Still, Hansen said, the DEP data is the best currently available, and allowed his firm to draw some conclusions about water use and waste disposal by the industry.
They estimate, for example, that the average Marcellus well in West Virginia uses about 5 million gallons of water. Hansen said that while that sounds like a lot, it really depends on the source of the water and the season it was withdrawn from a stream or lake.
More than 80 percent of water withdrawals by the natural gas industry came from surface waters such as streams, Hansen said. Only about 8 percent of the water used came from recycling water that was previously used in an earlier fracking operation, he said.
Still, the industry has increased the share of its total water use that it recycles. About 78 percent of total flowback fluids are now reused to frack more than one well, Hansen said. Most of the wastewater from drilling operations that is not being reused is being sent to underground injection wells for disposal, Hansen said.

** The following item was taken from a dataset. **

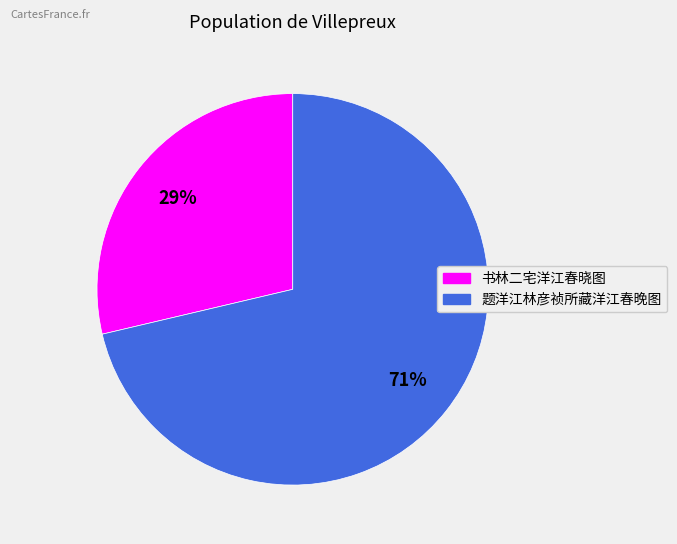

To the nearest percent, what is the average slice percentage?

50%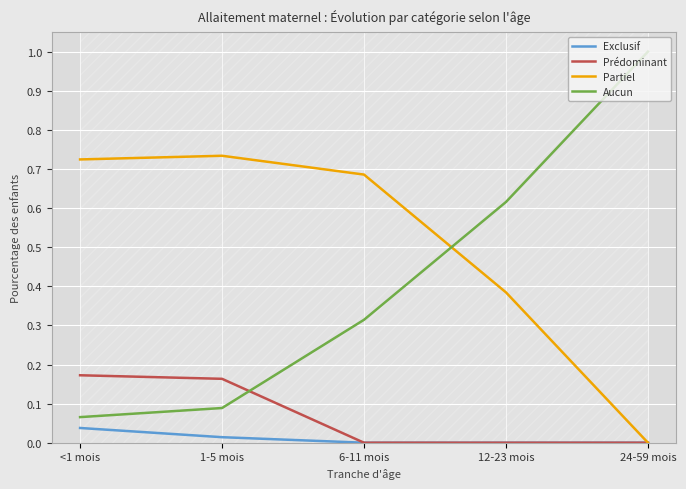

What position from the right is 6-11 mois?

3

Overall, fifty-seven percent of "flowback fluids" remains in West Virginia for reuse or disposal. Twenty-two percent is shipped to Pennsylvania, mostly for reuse, and another 21 percent is shipped to Ohio, mostly for underground injection, Hansen said.
Hansen recommended that West Virginia require better reporting of the data, make the datasets available online in a searchable format, and compel operators who aren't reporting to do so.
"We really are talking about large quantities of water and large quantities of waste," Hansen said. "Waste handling is a crucial question. This is a 'game changer' and it has many positives associated with it. We just need to be careful to protect the environment as we go."